Dit systeem voorziet : 1° een bijstand van het Wetenschappelijk Instituut Volksgezondheid bij het opstellen van de bijzondere rampenplannen voor hulpverlening op gemeentelijk, provinciaal en federaal vlak : - op vraag van de federale, provinciale en gemeentelijke overheden, adviezen geven over de opstelling en de actualisering van de bijzondere rampenplannen voor hulpverlening; - opstellen van formulieren ter evaluatie van de bijzondere rampenplannen voor hulpverlening; - advies geven over de pertinentie van de bijzondere rampenplannen voor hulpverlening. 2° ingeval van ongeval : - een wetenschappelijke en technische expertise verschaffen aan de brandweerdiensten en aan de operationele eenheden van de Civiele Bescherming, met name voor het nemen van biologische stalen ter plaatse, hierin begrepen het verschaffen van materiaal voor staalname en het verzenden van de stalen naar de analyselaboratoria; - de directeur van de operaties raad geven ingeval van inwerkingstelling van een bijzonder rampenplan voor hulpverlening. 3° op algemene wijze : - adviezen en aanbevelingen formuleren aan de overheden aangaande alle vragen van bioveiligheid verbonden aan genetisch gemodificeerde micro-organismen en/of ziekteverwekende micro-organismen. Het Wetenschappelijk Instituut Volksgezondheid organiseert een telefoonpermanentie opdat zijn diensten 24 uur op 24 bereikbaar zouden zijn.
De aanvraag tot bijstand kan uitgaan van de Algemene Directie van de Civiele Veiligheid, van een Provinciegouverneur, van een Burgemeester of van een brandweerdienst.
Ze wordt gericht tot het Wetenschappelijk Instituut Volksgezondheid : - in geval van hoogdringendheid, via telefonische oproep aan de permanentiedienst op nummer 02-642 51 11 tijdens de kantooruren en, buiten deze uren, aan het Coördinatie- en Crisiscentrum van de Regering op nummer 02-506 47 11 waarop het nummer van de mobiele telefoon van de persoon van wacht kan verkregen worden; - schriftelijk, in de andere gevallen.

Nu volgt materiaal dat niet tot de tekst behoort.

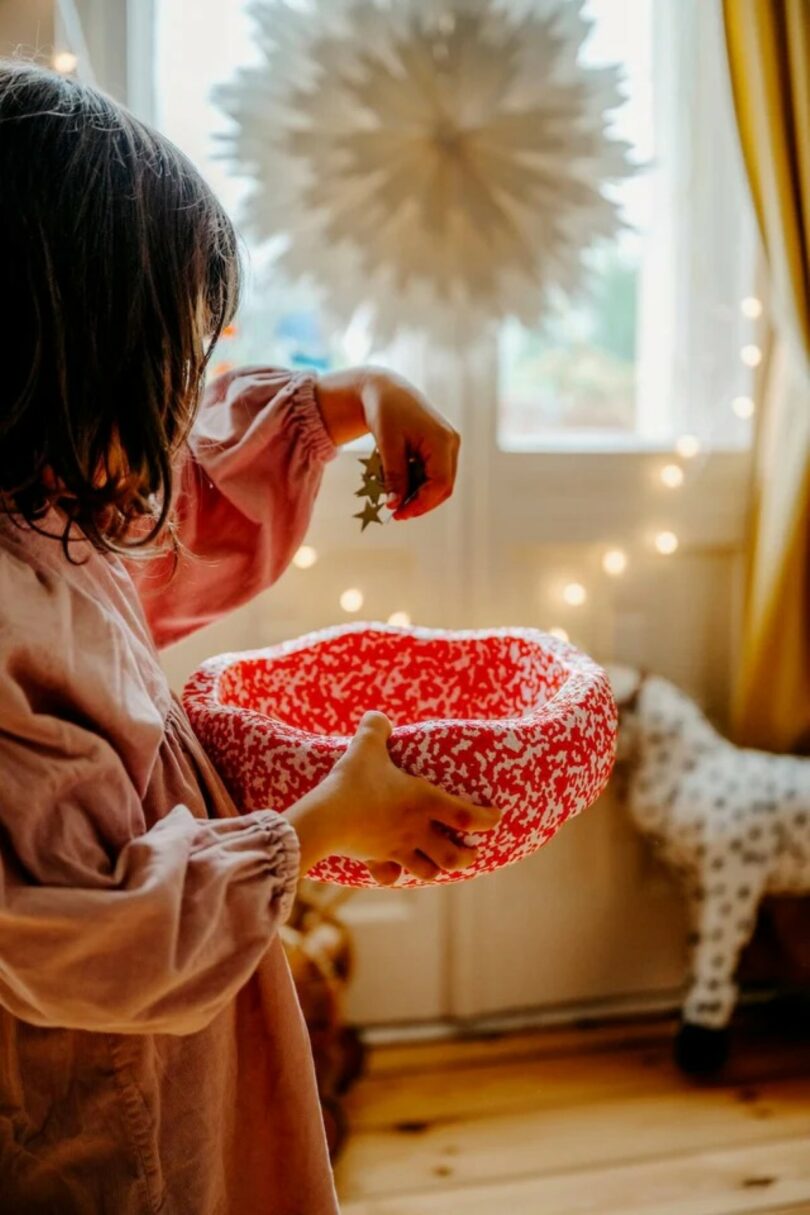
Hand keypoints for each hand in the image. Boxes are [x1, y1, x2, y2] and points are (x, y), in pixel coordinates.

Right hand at [285, 711, 500, 882]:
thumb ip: (376, 727)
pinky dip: (395, 875)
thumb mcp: (366, 745)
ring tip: (439, 863)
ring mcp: (397, 848)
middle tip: (472, 851)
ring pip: (428, 871)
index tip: (496, 817)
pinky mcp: (375, 860)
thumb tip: (378, 717)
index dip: (487, 819)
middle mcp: (417, 829)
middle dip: (467, 857)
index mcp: (424, 801)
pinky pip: (390, 876)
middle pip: (454, 856)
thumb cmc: (353, 781)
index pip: (468, 817)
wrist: (326, 819)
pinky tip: (394, 869)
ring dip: (437, 868)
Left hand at [314, 367, 460, 520]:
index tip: (399, 513)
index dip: (422, 503)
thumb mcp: (388, 445)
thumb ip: (394, 475)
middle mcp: (451, 443)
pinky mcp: (441, 446)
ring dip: (419, 494)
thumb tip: (395, 504)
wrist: (386, 390)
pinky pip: (434, 472)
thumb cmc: (385, 412)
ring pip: (440, 482)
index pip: (441, 484)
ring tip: (395, 500)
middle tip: (396, 513)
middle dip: (421, 503)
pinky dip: (418, 483)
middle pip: (444, 486)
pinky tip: (400, 485)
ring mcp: (448, 444)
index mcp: (442, 440)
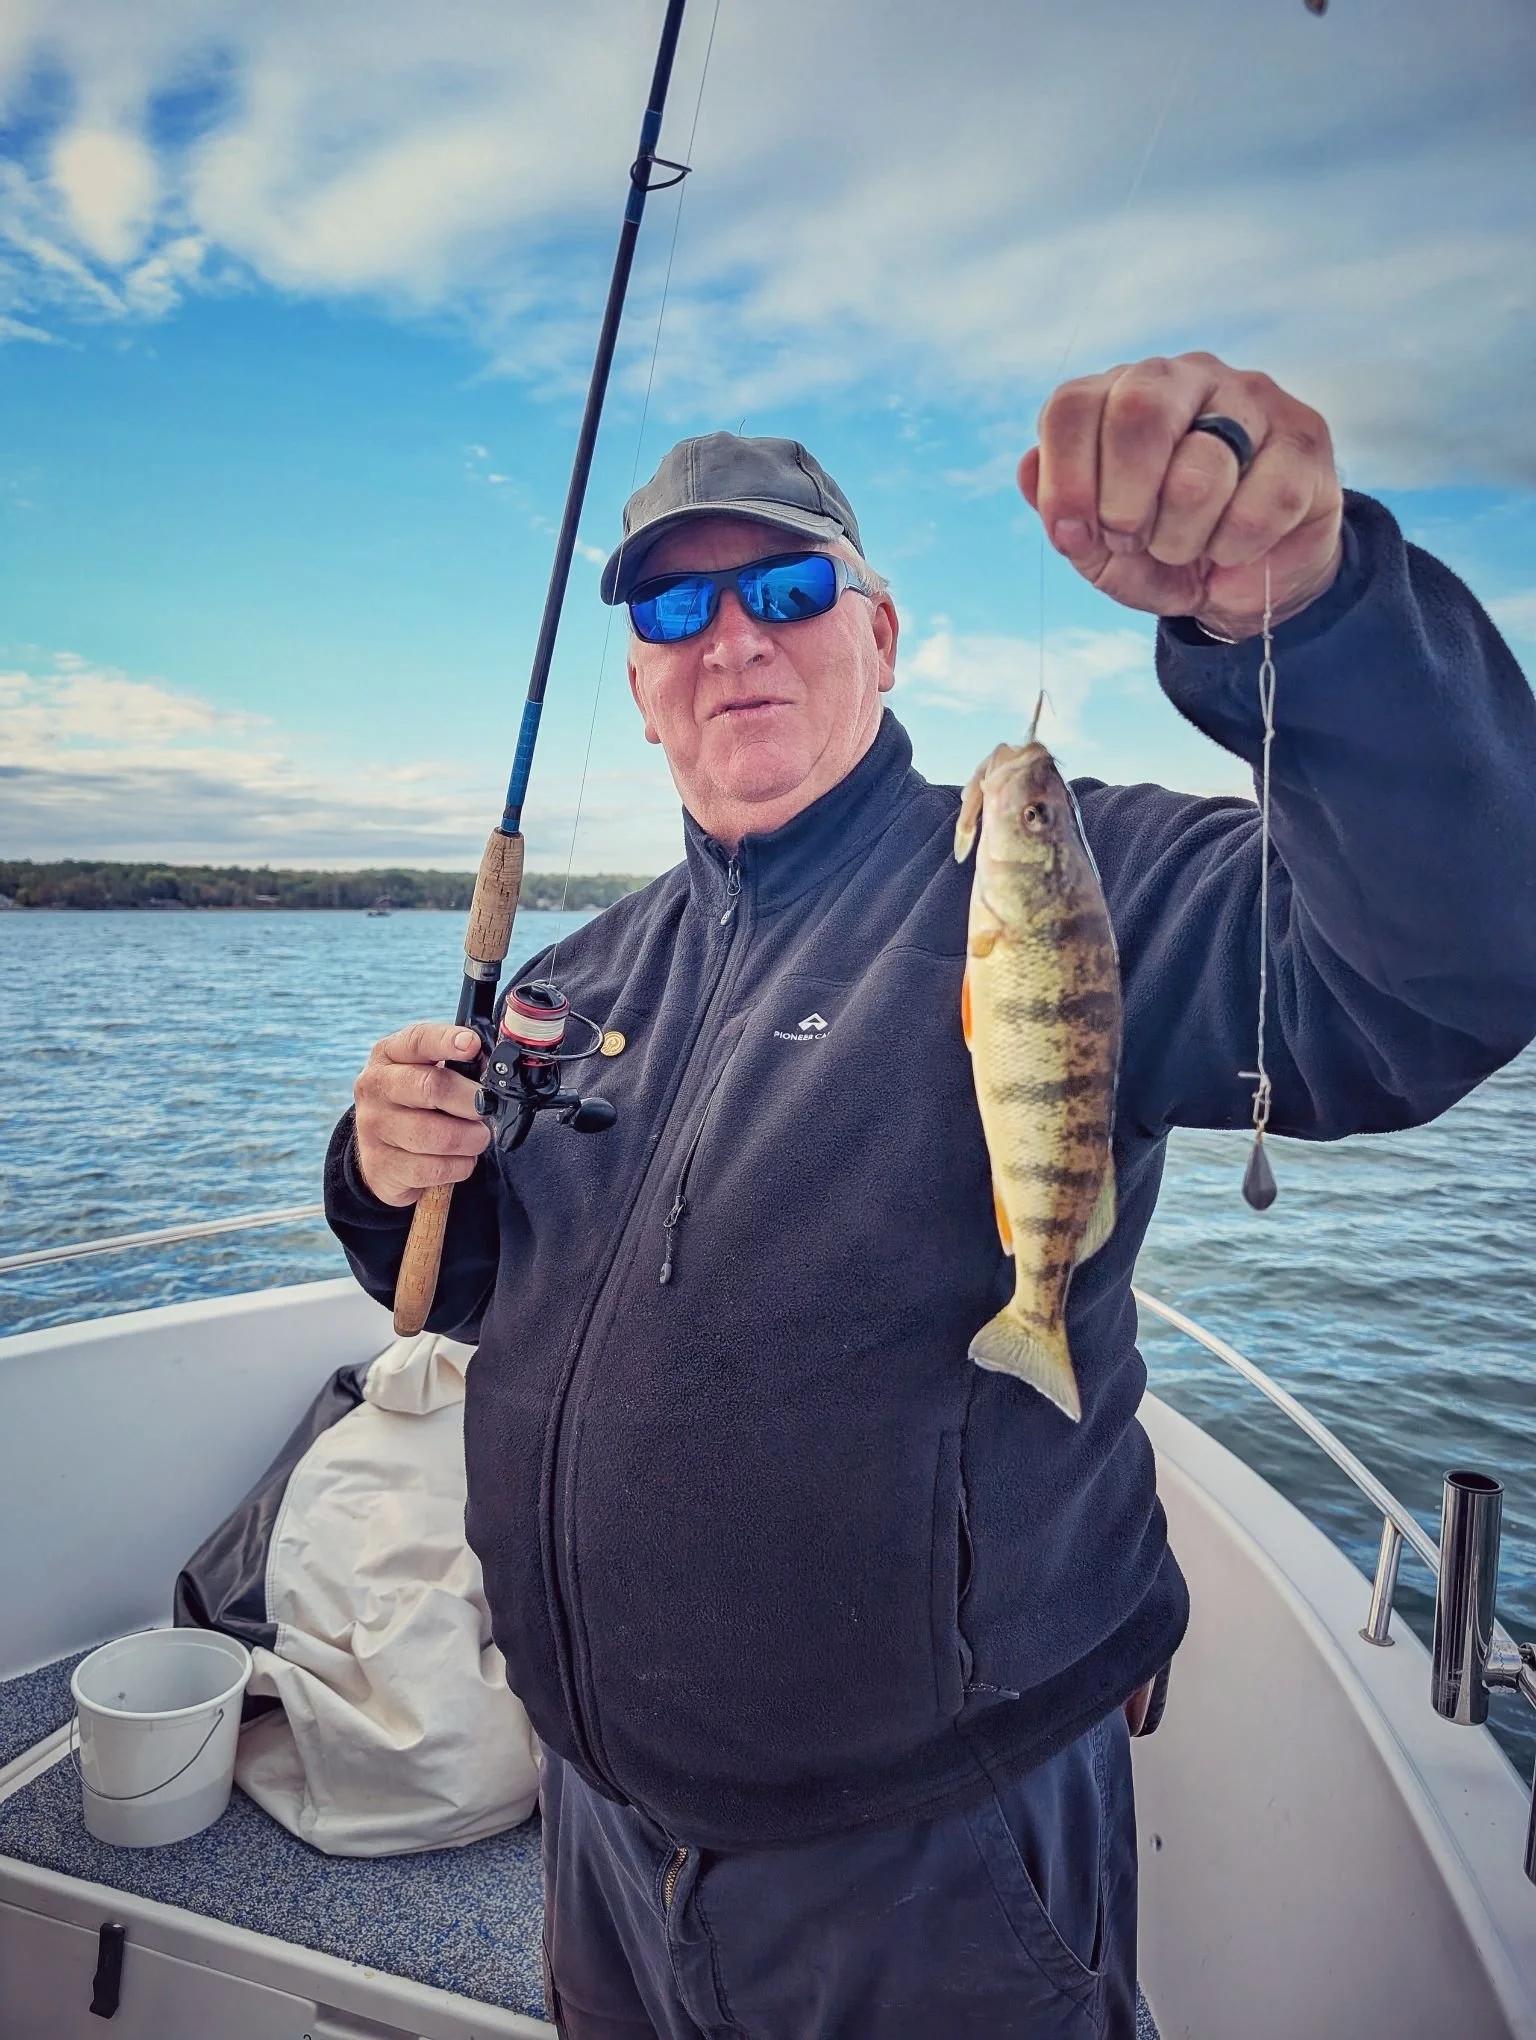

Ingeval van ongeval komt het Wetenschappelijk Instituut Volksgezondheid tussen binnen de tijdspanne van een uur vanaf de oproep.
In de andere gevallen verschaft het Wetenschappelijk Instituut Volksgezondheid zijn adviezen en aanbevelingen schriftelijk en ten laatste binnen een tijdspanne van zestig kalenderdagen vanaf de dag van ontvangst van de aanvraag.
De Algemene Directie van de Civiele Veiligheid verbindt zich ertoe de kosten van het Wetenschappelijk Instituut Volksgezondheid voor de organisatie van het bovenstaande bijstandsysteem, te dragen.
Het Wetenschappelijk Instituut Volksgezondheid informeert de Algemene Directie van de Civiele Veiligheid over deze aanvragen tot bijstand waarbij de Algemene Directie van de Civiele Veiligheid zich het recht voorbehoudt de gegrondheid van de aanvragen te onderzoeken en zo nodig, bijsturende maatregelen te nemen.
V. Communicatie Het bijzonder rampenplan voor hulpverlening moet meegedeeld worden aan de overheden en aan de openbare hulpdiensten die bij een ongeval zouden kunnen betrokken worden, zonder dat zij hierom verzoeken, en aan elke andere betrokken persoon die hierom verzoekt.
In geval van een ongeval moet de exploitant onmiddellijk het 100-centrum en het Coördinatie- en Crisiscentrum van de Regering op de hoogte brengen.
Hij deelt aan het 100-centrum het volgende mee : 1° de omstandigheden van het ongeval;2° de identiteit van de GGM's of organismen, alsook de vrijgekomen hoeveelheden;3° de nodige elementen voor de evaluatie van de gevolgen van het ongeval voor de gezondheid van de hele bevolking en voor het milieu;4° de reeds genomen maatregelen. Het 100-centrum verwittigt de hulp- en interventiediensten die in het bijzonder rampenplan voor hulpverlening vermeld staan.
Gelieve deze omzendbrief mee te delen aan de burgemeesters van uw provincie.
De Minister van Binnenlandse Zaken, P. DEWAEL _______ Nota's (1) Artikel 2, a en b, van de richtlijn.(2) Artikel 2, c, van de richtlijn.(3) Artikel 2, d, van de richtlijn. (4) Artikel 2, e, van de richtlijn.